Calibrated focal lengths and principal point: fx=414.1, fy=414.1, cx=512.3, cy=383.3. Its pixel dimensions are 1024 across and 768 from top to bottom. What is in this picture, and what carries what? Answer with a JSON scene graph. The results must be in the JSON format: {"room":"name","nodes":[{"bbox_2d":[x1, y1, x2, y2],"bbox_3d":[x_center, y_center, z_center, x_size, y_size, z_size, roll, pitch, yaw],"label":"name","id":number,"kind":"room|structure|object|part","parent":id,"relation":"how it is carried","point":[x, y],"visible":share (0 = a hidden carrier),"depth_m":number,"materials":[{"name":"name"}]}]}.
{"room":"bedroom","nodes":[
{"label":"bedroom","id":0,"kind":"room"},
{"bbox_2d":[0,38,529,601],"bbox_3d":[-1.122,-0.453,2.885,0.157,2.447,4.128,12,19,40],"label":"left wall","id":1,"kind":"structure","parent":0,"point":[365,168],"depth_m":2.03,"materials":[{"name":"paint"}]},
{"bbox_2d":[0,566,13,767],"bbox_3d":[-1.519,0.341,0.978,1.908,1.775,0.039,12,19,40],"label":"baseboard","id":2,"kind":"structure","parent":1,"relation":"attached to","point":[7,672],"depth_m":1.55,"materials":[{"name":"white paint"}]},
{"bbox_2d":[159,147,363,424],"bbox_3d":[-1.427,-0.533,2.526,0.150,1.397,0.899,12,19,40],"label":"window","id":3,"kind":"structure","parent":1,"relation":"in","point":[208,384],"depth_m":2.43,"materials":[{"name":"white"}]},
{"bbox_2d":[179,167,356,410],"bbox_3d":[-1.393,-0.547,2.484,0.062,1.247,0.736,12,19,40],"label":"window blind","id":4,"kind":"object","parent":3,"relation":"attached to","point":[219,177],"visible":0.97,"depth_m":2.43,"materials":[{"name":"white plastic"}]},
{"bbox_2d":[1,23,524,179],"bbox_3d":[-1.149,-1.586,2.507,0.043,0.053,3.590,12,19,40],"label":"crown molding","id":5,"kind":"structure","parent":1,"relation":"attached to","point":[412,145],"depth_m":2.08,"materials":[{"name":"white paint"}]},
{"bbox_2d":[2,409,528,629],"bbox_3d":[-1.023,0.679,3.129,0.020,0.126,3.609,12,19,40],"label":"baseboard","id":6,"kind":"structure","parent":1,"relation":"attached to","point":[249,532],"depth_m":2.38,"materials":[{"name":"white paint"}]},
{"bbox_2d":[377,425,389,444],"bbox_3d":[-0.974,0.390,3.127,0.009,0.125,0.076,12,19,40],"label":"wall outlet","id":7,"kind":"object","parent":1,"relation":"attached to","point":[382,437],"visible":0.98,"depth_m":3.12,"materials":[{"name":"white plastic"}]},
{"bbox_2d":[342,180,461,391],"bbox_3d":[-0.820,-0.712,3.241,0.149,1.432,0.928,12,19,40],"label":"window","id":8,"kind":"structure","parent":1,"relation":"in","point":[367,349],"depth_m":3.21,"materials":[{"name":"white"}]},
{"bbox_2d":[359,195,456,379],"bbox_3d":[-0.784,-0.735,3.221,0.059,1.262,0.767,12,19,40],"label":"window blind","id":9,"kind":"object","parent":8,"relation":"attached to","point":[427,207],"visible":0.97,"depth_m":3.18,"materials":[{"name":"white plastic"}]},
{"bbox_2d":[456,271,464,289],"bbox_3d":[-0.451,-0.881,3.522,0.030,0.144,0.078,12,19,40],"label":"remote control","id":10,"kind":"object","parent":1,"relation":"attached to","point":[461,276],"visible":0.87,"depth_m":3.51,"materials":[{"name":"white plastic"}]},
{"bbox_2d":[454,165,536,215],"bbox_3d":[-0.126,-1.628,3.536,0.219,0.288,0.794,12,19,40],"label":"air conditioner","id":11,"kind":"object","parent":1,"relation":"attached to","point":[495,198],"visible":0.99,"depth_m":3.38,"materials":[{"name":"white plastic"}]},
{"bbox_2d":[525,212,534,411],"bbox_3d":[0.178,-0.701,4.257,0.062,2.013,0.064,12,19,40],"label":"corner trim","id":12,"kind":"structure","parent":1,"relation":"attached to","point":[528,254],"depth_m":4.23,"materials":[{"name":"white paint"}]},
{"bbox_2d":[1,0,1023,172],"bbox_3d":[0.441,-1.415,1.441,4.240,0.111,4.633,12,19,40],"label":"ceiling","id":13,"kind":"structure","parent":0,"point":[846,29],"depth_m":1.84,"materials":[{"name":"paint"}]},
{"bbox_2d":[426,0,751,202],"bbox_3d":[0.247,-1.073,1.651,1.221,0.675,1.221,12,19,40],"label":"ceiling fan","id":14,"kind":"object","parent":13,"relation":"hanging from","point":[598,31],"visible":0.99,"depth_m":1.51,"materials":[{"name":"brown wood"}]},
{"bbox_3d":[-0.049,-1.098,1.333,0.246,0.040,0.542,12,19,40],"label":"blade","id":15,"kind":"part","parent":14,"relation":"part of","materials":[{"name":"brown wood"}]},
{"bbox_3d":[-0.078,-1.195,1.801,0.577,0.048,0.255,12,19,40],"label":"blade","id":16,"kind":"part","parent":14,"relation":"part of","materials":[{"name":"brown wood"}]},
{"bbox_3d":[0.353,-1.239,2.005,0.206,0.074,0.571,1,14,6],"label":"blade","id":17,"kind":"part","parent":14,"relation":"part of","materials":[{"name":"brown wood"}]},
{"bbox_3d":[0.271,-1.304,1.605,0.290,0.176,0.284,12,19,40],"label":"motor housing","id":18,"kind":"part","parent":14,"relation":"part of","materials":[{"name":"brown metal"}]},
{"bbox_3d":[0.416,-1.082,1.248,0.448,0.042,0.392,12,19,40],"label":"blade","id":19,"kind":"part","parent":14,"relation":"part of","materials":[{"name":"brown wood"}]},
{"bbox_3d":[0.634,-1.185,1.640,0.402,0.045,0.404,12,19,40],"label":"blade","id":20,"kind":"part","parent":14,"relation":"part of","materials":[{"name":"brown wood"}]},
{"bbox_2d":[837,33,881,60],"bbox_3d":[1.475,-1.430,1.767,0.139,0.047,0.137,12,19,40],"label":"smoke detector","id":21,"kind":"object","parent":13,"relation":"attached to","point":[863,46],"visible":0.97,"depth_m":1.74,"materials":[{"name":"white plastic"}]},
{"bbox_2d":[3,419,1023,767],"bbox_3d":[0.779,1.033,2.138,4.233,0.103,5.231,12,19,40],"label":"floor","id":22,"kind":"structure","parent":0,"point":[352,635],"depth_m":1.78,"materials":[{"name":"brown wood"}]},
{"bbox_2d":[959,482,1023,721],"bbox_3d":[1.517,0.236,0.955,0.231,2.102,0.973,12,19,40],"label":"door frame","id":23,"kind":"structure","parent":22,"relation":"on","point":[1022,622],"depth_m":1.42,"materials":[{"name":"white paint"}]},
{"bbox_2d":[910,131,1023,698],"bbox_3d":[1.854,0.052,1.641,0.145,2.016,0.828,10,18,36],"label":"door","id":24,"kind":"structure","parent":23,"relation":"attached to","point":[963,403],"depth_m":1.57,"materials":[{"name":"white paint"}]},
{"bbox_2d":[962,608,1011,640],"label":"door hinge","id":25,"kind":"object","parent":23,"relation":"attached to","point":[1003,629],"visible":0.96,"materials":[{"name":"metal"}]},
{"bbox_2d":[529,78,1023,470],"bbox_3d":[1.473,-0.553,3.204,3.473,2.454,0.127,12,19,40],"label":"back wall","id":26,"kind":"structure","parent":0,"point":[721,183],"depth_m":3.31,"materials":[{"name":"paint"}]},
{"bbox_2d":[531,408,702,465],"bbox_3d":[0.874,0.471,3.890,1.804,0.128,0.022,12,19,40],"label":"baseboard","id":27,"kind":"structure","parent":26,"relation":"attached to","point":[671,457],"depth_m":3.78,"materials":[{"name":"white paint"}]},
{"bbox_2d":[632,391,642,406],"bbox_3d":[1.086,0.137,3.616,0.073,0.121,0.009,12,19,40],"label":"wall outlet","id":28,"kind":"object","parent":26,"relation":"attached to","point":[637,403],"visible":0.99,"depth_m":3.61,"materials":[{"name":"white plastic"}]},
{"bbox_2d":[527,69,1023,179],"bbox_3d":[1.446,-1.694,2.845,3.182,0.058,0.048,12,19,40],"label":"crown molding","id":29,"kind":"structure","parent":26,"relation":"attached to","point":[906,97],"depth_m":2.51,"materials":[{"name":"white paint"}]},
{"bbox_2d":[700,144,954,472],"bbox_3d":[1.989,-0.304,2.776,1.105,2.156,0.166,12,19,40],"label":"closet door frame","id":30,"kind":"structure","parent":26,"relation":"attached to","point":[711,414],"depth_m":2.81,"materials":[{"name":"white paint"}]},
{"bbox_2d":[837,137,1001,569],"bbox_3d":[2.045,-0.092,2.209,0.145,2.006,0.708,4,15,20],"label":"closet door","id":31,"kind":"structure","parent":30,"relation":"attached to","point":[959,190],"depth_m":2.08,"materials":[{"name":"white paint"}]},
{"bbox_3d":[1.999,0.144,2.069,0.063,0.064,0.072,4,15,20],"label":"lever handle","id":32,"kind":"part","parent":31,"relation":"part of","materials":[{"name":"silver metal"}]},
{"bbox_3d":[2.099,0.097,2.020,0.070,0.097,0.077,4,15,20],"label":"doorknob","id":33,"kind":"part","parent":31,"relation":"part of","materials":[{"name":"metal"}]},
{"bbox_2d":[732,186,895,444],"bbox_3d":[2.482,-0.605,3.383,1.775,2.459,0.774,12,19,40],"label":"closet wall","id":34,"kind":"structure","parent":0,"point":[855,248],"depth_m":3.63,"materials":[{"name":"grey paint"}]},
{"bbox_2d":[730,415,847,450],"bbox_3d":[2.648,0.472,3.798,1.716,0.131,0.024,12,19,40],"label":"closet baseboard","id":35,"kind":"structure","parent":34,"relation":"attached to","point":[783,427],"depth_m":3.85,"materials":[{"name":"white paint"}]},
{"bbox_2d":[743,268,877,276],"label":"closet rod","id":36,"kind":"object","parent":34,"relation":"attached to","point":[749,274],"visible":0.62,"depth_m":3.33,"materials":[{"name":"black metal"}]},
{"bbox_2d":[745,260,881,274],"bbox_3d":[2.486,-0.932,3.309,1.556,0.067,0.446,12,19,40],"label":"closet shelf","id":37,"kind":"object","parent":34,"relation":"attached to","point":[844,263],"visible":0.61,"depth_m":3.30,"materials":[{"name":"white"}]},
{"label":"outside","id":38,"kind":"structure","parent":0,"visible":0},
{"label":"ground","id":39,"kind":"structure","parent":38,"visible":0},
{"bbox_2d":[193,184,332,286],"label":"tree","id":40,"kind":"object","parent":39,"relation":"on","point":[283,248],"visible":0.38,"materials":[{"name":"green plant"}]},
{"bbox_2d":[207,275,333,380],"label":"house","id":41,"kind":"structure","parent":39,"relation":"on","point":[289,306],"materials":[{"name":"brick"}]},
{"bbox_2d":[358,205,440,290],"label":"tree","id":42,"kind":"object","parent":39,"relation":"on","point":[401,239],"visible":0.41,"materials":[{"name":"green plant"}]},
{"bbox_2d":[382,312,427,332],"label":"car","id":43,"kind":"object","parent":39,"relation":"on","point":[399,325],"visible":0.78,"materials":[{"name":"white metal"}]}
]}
^^^^
YOUR TASK:
Report every line in the data above in which the word "bedroom" appears.

TASK RESPONSE:
{"room":"bedroom","nodes":[
{"label":"bedroom","id":0,"kind":"room"},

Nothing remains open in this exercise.